I even helped FSD develop for some time. They had too simple examples on their website that did not reveal all the benefits of FSD. These were various pet projects of the To-Do List level or something like a platform with films. And all of them did not show what problems architecture helps to solve. Therefore, third-party developers decided to create a couple of large projects themselves and add them to the site as examples.

The most active members of the FSD community split into three groups and started writing their own applications with different scales. Some used React, others used Vue, and others used Effector, a library from the creators of the FSD architecture. And I was in one of these groups.

Unfortunately, work on the projects has not progressed very far. All the developers had a main job, so they didn’t allocate as much time to side projects as they would like. Because of this, problems arose with the organization of processes and application development. But today the work is still ongoing, and it is likely that these applications will still be finalized.

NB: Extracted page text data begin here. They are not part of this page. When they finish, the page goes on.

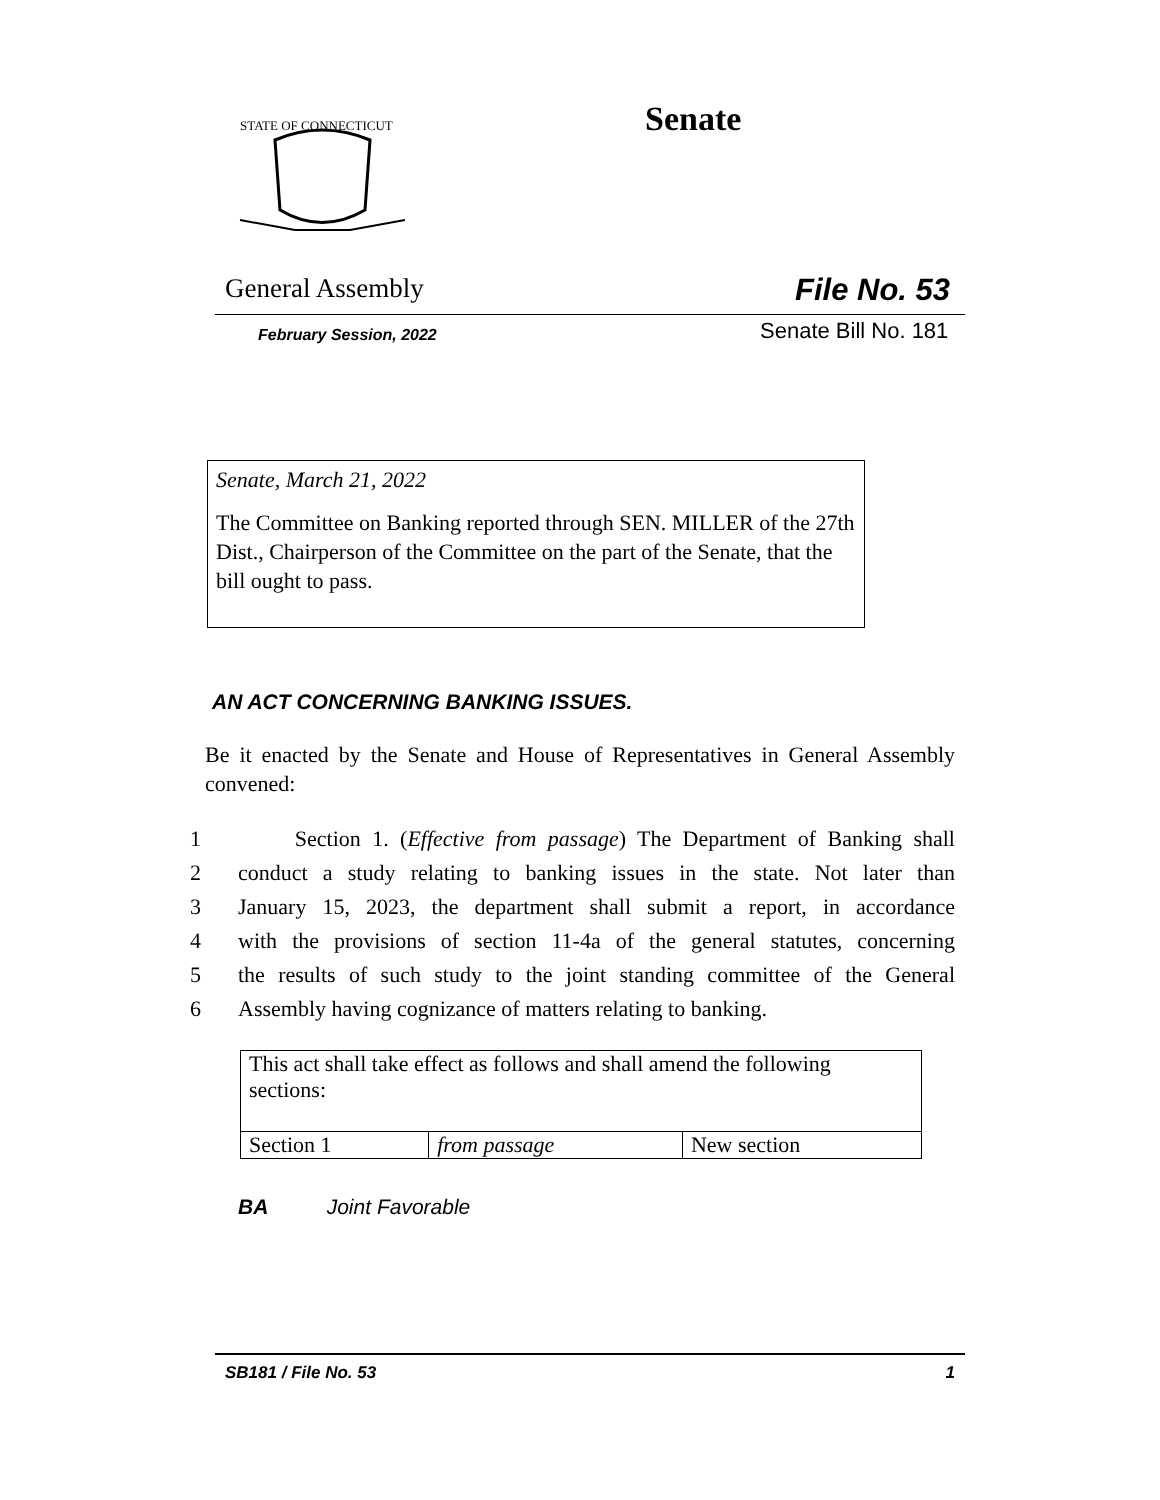STATE OF CONNECTICUT
Senate
General Assembly File No. 53
February Session, 2022 Senate Bill No. 181
Senate, March 21, 2022
The Committee on Banking reported through SEN. MILLER of the 27th Dist., Chairperson of the Committee on the part of the Senate, that the bill ought to pass.
AN ACT CONCERNING BANKING ISSUES.
Be it enacted by the Senate and House of Representatives in General Assembly convened:
1 Section 1. (Effective from passage) The Department of Banking shall
2 conduct a study relating to banking issues in the state. Not later than
3 January 15, 2023, the department shall submit a report, in accordance
4 with the provisions of section 11-4a of the general statutes, concerning
5 the results of such study to the joint standing committee of the General
6 Assembly having cognizance of matters relating to banking.
| This act shall take effect as follows and shall amend the following sections: | | |
| Section 1 | from passage | New section |
BA Joint Favorable
SB181 / File No. 53 1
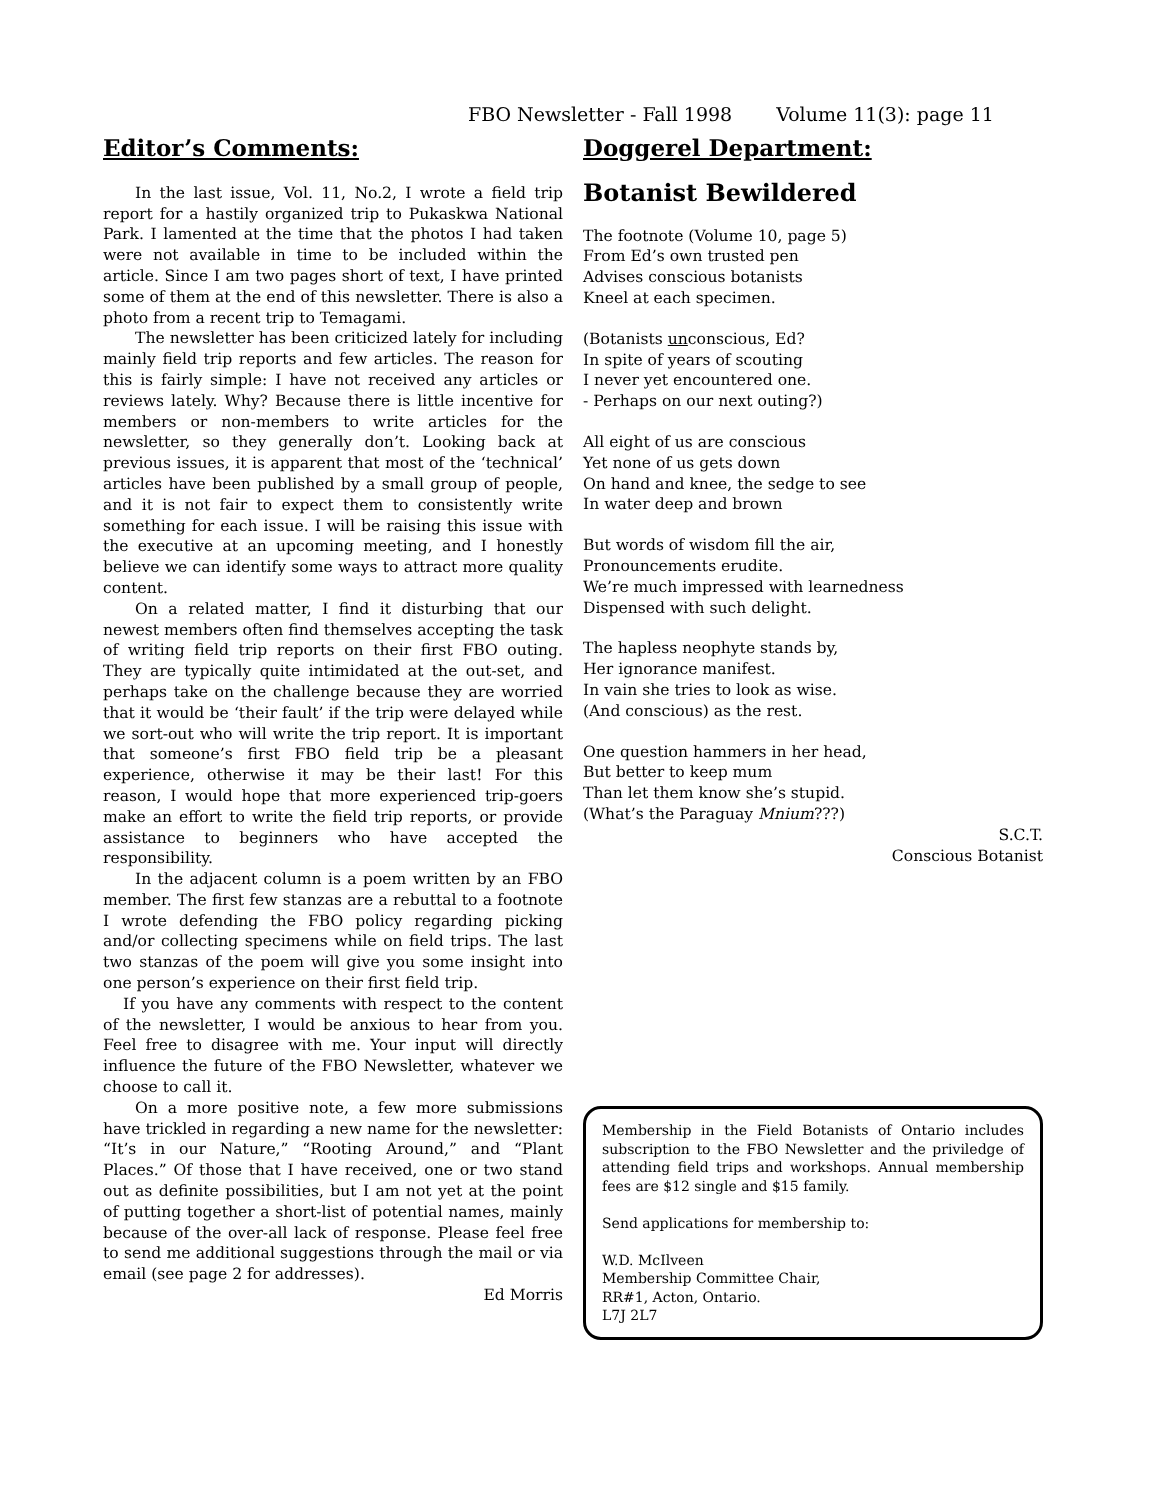FBO Newsletter - Fall 1998 Volume 11(3): page 11
Editor’s Comments:
In the last issue, Vol. 11, No.2, I wrote a field trip report for a hastily organized trip to Pukaskwa National Park. I lamented at the time that the photos I had taken were not available in time to be included within the article. Since I am two pages short of text, I have printed some of them at the end of this newsletter. There is also a photo from a recent trip to Temagami.
The newsletter has been criticized lately for including mainly field trip reports and few articles. The reason for this is fairly simple: I have not received any articles or reviews lately. Why? Because there is little incentive for members or non-members to write articles for the newsletter, so they generally don’t. Looking back at previous issues, it is apparent that most of the ‘technical’ articles have been published by a small group of people, and it is not fair to expect them to consistently write something for each issue. I will be raising this issue with the executive at an upcoming meeting, and I honestly believe we can identify some ways to attract more quality content.
On a related matter, I find it disturbing that our newest members often find themselves accepting the task of writing field trip reports on their first FBO outing. They are typically quite intimidated at the out-set, and perhaps take on the challenge because they are worried that it would be ‘their fault’ if the trip were delayed while we sort-out who will write the trip report. It is important that someone’s first FBO field trip be a pleasant experience, otherwise it may be their last! For this reason, I would hope that more experienced trip-goers make an effort to write the field trip reports, or provide assistance to beginners who have accepted the responsibility.
In the adjacent column is a poem written by an FBO member. The first few stanzas are a rebuttal to a footnote I wrote defending the FBO policy regarding picking and/or collecting specimens while on field trips. The last two stanzas of the poem will give you some insight into one person’s experience on their first field trip.
If you have any comments with respect to the content of the newsletter, I would be anxious to hear from you. Feel free to disagree with me. Your input will directly influence the future of the FBO Newsletter, whatever we choose to call it.
On a more positive note, a few more submissions have trickled in regarding a new name for the newsletter: “It’s in our Nature,” “Rooting Around,” and “Plant Places.” Of those that I have received, one or two stand out as definite possibilities, but I am not yet at the point of putting together a short-list of potential names, mainly because of the over-all lack of response. Please feel free to send me additional suggestions through the mail or via email (see page 2 for addresses).
Ed Morris
Doggerel Department:
Botanist Bewildered
The footnote (Volume 10, page 5)
From Ed’s own trusted pen
Advises conscious botanists
Kneel at each specimen.
(Botanists unconscious, Ed?
In spite of years of scouting
I never yet encountered one.
- Perhaps on our next outing?)
All eight of us are conscious
Yet none of us gets down
On hand and knee, the sedge to see
In water deep and brown
But words of wisdom fill the air,
Pronouncements erudite.
We’re much impressed with learnedness
Dispensed with such delight.
The hapless neophyte stands by,
Her ignorance manifest.
In vain she tries to look as wise.
(And conscious) as the rest.
One question hammers in her head,
But better to keep mum
Than let them know she’s stupid.
(What’s the Paraguay Mnium???)
S.C.T.
Conscious Botanist
Membership in the Field Botanists of Ontario includes subscription to the FBO Newsletter and the priviledge of attending field trips and workshops. Annual membership fees are $12 single and $15 family.
Send applications for membership to:
W.D. McIlveen
Membership Committee Chair,
RR#1, Acton, Ontario.
L7J 2L7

You can learn more about the architecture on the official website, and communicate with other enthusiasts in the Telegram channel. You can also find answers to many questions there; you just need to type a keyword into the search, and there is a high probability that someone has already discussed this. I did this myself.

How to avoid serious mistakes when building architecture

I would give this advice: if you have no experience in building architecture, it is better to actively study Feature-Sliced Design and use it. This is a cool architectural approach that already solves the main problems of the frontend out of the box. It is also well suited for complex applications where there is some specific logic.

And second: it is important to imagine what the project will look like after some time. Write code to support this vision. This way you will make much fewer mistakes and will be able to rebuild everything in time if necessary.

Building good architecture is like putting together a cool build in an RPG game. You create it from certain artifacts, that is, front-end tools. For example, if you want modularity, use modularization tools that will help you implement a public API and divide the application into modules. If you want FSD, then use another tool: you start dividing everything into layers, slices and segments.

And when you reach the final boss and the application becomes too complex, you will need to move to a microservice architecture. Therefore, the further you move through the levels and locations, the more difficult it becomes to play, which means you need to select the right tools.